Karar veren Danıştay Dokuzuncu Dairesince, Tetkik Hâkiminin açıklamaları dinlendikten ve dosyadaki belgeler incelendikten sonra gereği görüşüldü:
KARAR : İNCELEME VE GEREKÇE:
MADDİ OLAY:
Davacının 6552 Sayılı İş Kanunu ile Bazı Kanun ve Kanun Hükmünde Kararnamelerde Değişiklik Yapılması ile Bazı Alacakların Yeniden Yapılandırılmasına Dair Kanun kapsamında yaptığı yapılandırma başvurusunun, borcun 6552 Sayılı Kanun'un yayım tarihi olan 11/09/2014 tarihinde kesinleşmediğinden bahisle reddine dair 08/12/2014 tarih ve 20164 Sayılı işlemin iptali istenilmektedir.
İLGİLİ MEVZUAT:
Türkiye Cumhuriyeti Anayasası'nın 125. maddesinin ilk fıkrasında ; "İdarenin her türlü eylem ve işlemlerine karşı yargı yolu açıktır." hükmü yer almakta olup, aynı maddenin son fıkrasında; idarenin, kendi eylem ve işlemlerinden doğan zararı ödemekle yükümlü olduğu belirtilmiştir.

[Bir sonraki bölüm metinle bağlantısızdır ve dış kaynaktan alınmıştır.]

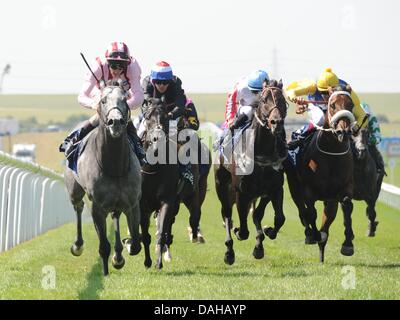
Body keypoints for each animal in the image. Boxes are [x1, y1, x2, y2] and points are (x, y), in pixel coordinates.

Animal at [67, 82, 144, 276]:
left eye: (125, 99)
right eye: (102, 100)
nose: (115, 122)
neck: (114, 167)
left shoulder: (132, 203)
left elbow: (137, 243)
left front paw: (123, 250)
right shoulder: (98, 207)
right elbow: (103, 246)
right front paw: (106, 271)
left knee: (115, 215)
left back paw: (118, 254)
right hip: (74, 191)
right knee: (78, 206)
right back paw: (78, 246)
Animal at [216, 80, 288, 264]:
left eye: (283, 100)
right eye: (263, 100)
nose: (276, 122)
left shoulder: (274, 189)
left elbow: (279, 218)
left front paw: (267, 234)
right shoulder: (242, 192)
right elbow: (243, 230)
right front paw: (238, 233)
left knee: (255, 214)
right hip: (222, 186)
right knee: (227, 214)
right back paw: (229, 251)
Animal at [284, 85, 356, 262]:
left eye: (351, 105)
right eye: (333, 105)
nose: (343, 132)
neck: (332, 154)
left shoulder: (344, 188)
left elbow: (347, 206)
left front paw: (348, 244)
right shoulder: (309, 190)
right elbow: (310, 213)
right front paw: (314, 235)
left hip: (330, 199)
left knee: (327, 218)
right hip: (294, 185)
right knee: (302, 210)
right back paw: (311, 234)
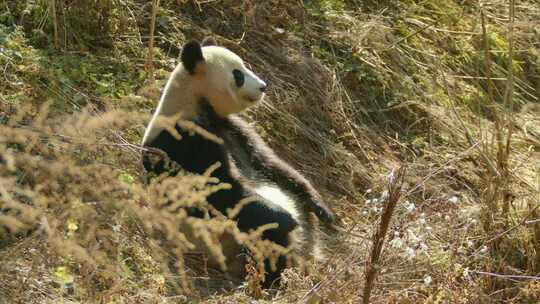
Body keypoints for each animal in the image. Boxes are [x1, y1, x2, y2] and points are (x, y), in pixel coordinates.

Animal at [140, 38, 334, 288]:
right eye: (238, 74)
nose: (263, 87)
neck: (194, 103)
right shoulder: (183, 140)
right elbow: (222, 192)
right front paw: (287, 218)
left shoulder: (235, 128)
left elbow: (272, 165)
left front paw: (322, 208)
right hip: (227, 241)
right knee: (266, 239)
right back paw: (272, 278)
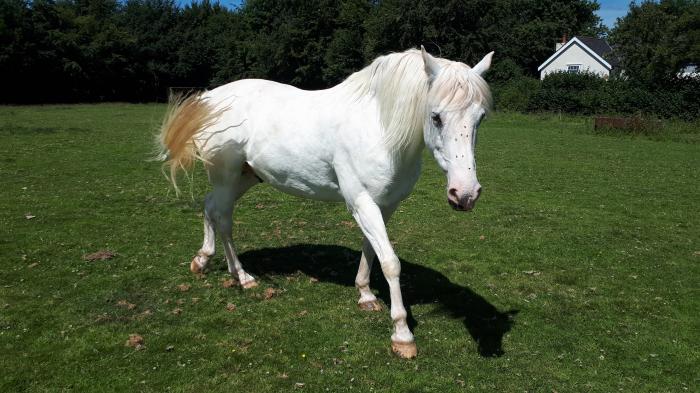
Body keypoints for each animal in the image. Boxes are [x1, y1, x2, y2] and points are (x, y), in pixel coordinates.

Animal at [161, 47, 494, 356]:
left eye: (480, 118)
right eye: (436, 117)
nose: (465, 194)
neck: (379, 128)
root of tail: (210, 99)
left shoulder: (384, 206)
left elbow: (370, 249)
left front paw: (365, 295)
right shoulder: (361, 202)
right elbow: (390, 263)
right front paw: (402, 335)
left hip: (245, 177)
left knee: (210, 208)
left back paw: (205, 261)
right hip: (226, 176)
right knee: (223, 217)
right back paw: (242, 276)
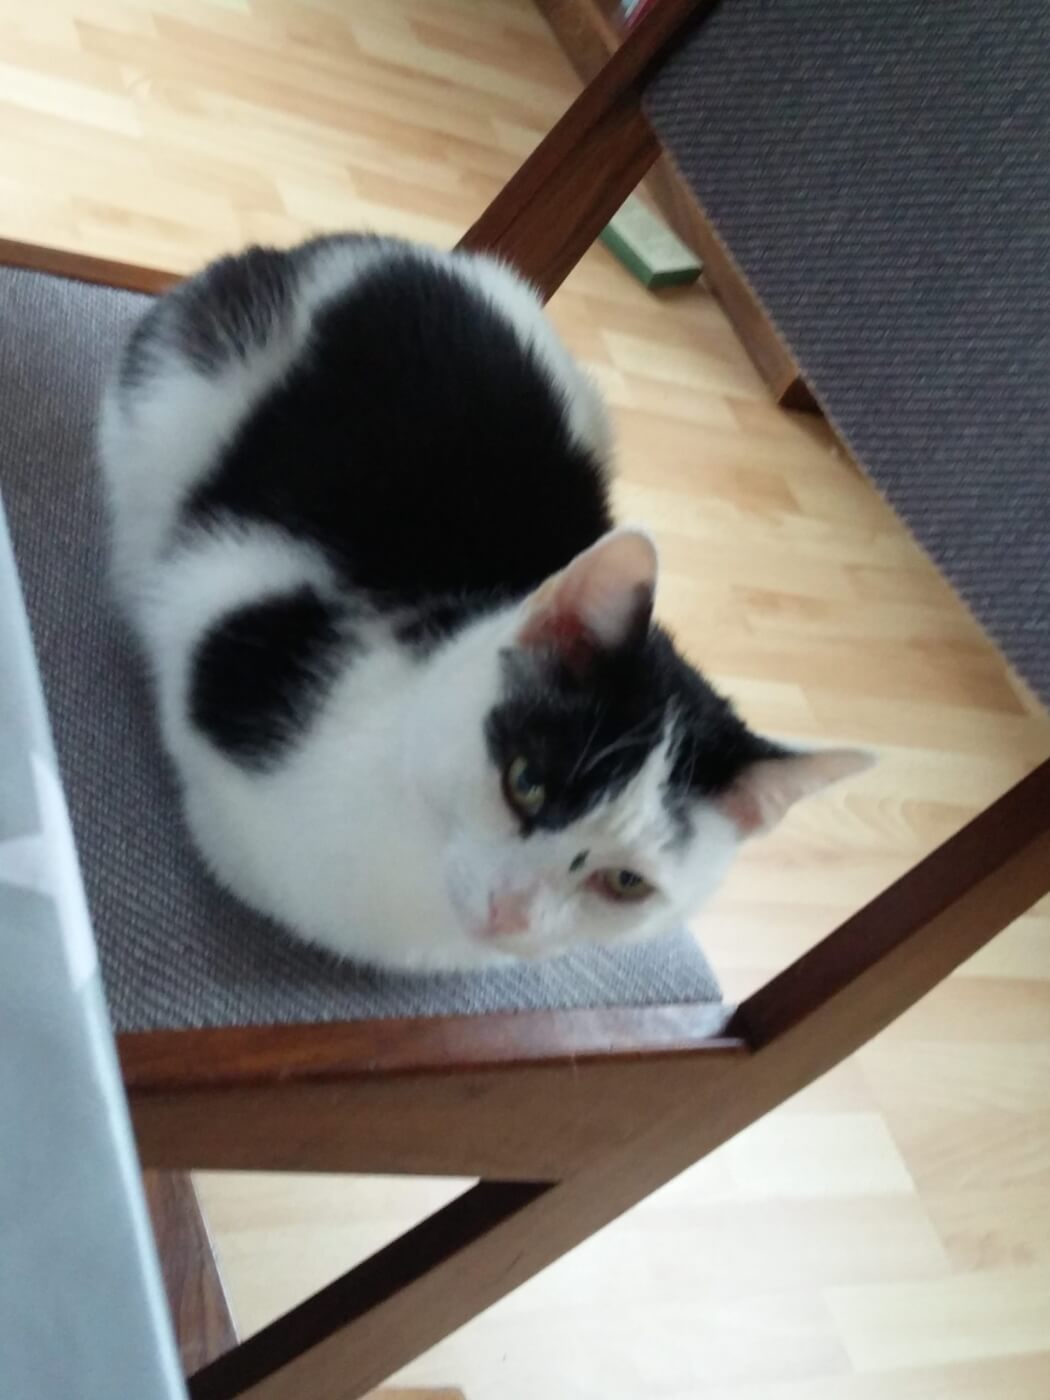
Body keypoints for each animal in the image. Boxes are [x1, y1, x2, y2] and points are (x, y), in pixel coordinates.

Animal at [98, 234, 869, 972]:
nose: (511, 913)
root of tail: (399, 250)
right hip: (182, 384)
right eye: (524, 782)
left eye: (627, 883)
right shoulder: (232, 588)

6552 Sayılı İş Kanunu ile Bazı Kanun ve Kanun Hükmünde Kararnamelerde Değişiklik Yapılması ile Bazı Alacakların Yeniden Yapılandırılmasına Dair Kanun'un 73. maddesiyle; maddede sayılan ve kesinleşmiş olup bu Kanun'un yayımlandığı tarih itibarıyla vadesi geldiği hâlde ödenmemiş olan ya da ödeme süresi henüz geçmemiş bulunan alacakların ödenmemiş kısmının tamamı ile bunlara bağlı faiz, cezai faiz, gecikme faizi, gecikme zammı gibi ferî amme alacakları yerine bu Kanun'un yayımlandığı tarihe kadar Yİ-ÜFE aylık değişim oranları esas alınarak hesaplanacak tutarın; ödenmemiş alacağın sadece ferî alacaktan ibaret olması hâlinde ferî alacak yerine Yİ-ÜFE aylık değişim oranları esas alınarak hesaplanacak tutarın, bu maddede belirtilen süre ve şekilde tamamen ödenmesi şartıyla alacaklara bağlı faiz, cezai faiz, gecikme faizi, gecikme zammı gibi ferî amme alacaklarının tahsilinden vazgeçileceği kuralı getirilmiştir.
HUKUKİ DEĞERLENDİRME:
Yukarıda belirtilen mevzuat hükümlerinin değerlendirilmesinden; idarenin, yasalarla kendisine görev olarak verilen kamu hizmetlerinin ifasında önce gerekli teşkilatı kurmak; bu teşkilatın ayni, şahsi ve mali imkan ve araçlarını hizmete hazır tutmak, hizmetin ifası sırasında hizmetin zamanında ve gereği gibi işlemesini devamlı olarak gözetmek ve hizmetin işleyişini kontrol etmek zorunda olduğu açıktır.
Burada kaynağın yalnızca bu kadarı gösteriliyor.